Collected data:
==================================================
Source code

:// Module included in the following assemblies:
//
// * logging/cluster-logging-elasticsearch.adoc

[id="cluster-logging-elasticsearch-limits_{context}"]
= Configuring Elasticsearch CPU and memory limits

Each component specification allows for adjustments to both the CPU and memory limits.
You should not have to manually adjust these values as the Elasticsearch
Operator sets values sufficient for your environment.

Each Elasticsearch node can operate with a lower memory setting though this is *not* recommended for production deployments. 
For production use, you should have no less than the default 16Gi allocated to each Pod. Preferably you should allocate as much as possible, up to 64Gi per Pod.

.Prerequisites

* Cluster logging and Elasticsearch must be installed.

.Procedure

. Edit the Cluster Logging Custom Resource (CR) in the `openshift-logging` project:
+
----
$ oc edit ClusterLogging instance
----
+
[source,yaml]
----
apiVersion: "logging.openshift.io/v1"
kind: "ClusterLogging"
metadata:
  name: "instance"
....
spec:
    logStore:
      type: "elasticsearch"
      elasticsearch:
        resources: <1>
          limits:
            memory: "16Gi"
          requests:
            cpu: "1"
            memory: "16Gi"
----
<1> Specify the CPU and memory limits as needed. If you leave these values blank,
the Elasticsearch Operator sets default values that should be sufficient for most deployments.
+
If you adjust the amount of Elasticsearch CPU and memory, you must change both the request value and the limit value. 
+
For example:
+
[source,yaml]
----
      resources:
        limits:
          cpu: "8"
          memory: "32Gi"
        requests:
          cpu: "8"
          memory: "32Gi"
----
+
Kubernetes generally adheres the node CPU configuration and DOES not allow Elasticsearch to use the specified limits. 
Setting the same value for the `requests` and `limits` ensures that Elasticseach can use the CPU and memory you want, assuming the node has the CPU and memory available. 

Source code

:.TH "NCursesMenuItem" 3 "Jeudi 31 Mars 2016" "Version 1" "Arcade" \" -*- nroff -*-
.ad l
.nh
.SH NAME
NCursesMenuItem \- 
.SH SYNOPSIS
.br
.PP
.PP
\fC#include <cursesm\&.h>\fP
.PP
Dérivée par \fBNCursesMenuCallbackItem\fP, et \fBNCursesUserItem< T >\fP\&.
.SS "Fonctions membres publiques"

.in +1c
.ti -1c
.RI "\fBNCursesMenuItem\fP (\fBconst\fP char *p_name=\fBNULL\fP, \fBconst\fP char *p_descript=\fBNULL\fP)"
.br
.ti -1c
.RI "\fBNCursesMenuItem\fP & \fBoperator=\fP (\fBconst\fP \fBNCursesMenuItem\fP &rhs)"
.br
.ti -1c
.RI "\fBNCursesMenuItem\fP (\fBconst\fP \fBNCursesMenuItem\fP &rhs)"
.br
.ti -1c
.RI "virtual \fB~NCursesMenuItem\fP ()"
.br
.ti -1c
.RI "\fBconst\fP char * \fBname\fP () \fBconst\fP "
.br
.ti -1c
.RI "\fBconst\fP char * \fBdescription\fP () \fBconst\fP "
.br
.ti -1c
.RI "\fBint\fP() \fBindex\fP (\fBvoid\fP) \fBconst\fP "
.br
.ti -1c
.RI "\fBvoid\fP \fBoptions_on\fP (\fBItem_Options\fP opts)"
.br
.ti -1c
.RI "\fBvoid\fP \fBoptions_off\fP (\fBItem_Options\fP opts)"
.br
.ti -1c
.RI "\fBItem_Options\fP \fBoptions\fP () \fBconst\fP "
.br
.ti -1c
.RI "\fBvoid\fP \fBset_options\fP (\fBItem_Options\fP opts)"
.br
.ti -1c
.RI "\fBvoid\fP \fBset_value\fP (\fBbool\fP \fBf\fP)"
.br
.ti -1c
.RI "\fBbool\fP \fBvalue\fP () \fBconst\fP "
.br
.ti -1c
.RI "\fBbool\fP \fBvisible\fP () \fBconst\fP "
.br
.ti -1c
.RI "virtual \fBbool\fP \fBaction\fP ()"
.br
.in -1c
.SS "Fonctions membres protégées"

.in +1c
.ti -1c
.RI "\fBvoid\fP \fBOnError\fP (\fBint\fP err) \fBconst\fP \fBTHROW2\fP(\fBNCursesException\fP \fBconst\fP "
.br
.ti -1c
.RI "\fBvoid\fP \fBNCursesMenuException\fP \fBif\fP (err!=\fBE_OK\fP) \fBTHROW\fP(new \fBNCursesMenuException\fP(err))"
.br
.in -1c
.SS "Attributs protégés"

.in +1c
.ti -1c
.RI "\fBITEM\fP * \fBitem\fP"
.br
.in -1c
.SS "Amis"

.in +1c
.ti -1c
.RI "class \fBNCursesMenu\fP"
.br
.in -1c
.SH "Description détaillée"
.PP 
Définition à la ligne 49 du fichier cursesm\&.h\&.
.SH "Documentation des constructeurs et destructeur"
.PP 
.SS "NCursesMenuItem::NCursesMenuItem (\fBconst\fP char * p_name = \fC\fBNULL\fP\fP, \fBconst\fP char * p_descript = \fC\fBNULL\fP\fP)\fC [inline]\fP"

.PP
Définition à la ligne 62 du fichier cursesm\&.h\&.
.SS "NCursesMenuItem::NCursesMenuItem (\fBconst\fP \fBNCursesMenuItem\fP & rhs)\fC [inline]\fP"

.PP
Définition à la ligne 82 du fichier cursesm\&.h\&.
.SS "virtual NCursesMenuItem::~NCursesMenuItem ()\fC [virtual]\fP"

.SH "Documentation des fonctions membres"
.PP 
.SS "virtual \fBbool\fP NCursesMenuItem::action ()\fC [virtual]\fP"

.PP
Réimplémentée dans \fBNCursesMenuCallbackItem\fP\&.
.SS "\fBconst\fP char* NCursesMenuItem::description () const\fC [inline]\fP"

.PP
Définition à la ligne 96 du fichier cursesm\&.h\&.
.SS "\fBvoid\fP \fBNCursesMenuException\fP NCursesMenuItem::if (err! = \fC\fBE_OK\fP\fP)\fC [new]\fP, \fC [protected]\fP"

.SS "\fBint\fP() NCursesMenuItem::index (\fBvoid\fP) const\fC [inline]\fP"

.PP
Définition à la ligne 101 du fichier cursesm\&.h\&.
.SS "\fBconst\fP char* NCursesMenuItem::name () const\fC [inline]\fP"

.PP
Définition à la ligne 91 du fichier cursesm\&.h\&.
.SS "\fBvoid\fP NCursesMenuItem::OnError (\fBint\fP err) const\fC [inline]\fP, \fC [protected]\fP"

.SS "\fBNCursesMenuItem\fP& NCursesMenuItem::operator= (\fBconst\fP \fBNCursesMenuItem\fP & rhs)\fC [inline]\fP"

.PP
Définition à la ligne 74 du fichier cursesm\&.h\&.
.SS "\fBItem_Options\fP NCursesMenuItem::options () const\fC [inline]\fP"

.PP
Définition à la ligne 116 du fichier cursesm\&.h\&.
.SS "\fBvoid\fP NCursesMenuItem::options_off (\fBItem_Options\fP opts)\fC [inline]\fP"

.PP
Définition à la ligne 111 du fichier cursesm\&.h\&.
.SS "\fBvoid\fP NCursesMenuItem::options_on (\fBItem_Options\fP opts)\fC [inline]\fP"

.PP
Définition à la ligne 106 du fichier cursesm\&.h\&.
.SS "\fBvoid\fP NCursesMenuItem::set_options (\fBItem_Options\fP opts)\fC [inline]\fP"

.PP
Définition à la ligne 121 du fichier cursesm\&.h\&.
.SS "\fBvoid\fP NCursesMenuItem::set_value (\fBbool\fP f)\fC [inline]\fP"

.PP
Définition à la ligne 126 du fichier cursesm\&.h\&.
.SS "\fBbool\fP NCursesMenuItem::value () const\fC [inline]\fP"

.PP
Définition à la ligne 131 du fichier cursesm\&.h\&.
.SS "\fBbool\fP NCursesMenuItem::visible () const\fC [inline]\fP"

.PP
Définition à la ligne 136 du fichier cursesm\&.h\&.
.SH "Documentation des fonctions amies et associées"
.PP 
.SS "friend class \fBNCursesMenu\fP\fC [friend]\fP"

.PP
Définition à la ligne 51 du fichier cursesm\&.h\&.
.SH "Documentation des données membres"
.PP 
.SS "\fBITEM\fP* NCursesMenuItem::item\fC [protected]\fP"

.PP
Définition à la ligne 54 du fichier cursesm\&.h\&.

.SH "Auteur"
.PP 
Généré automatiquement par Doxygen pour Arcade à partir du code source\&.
==================================================
What to produce ::
Your reply should be an exact copy of every line from the line with "NCursesMenuItem::visible () const\fC" through the final line of the data, and nothing more.

Answer space ::
.SS "\fBbool\fP NCursesMenuItem::visible () const\fC [inline]\fP"

.PP
Définition à la ligne 136 du fichier cursesm\&.h\&.
.SH "Documentation des fonctions amies et associées"
.PP 
.SS "friend class \fBNCursesMenu\fP\fC [friend]\fP"

.PP
Définition à la ligne 51 du fichier cursesm\&.h\&.
.SH "Documentation des données membres"
.PP 
.SS "\fBITEM\fP* NCursesMenuItem::item\fC [protected]\fP"

.PP
Définition à la ligne 54 du fichier cursesm\&.h\&.

.SH "Auteur"
.PP 
Généré automatiquement par Doxygen pour Arcade à partir du code source\&.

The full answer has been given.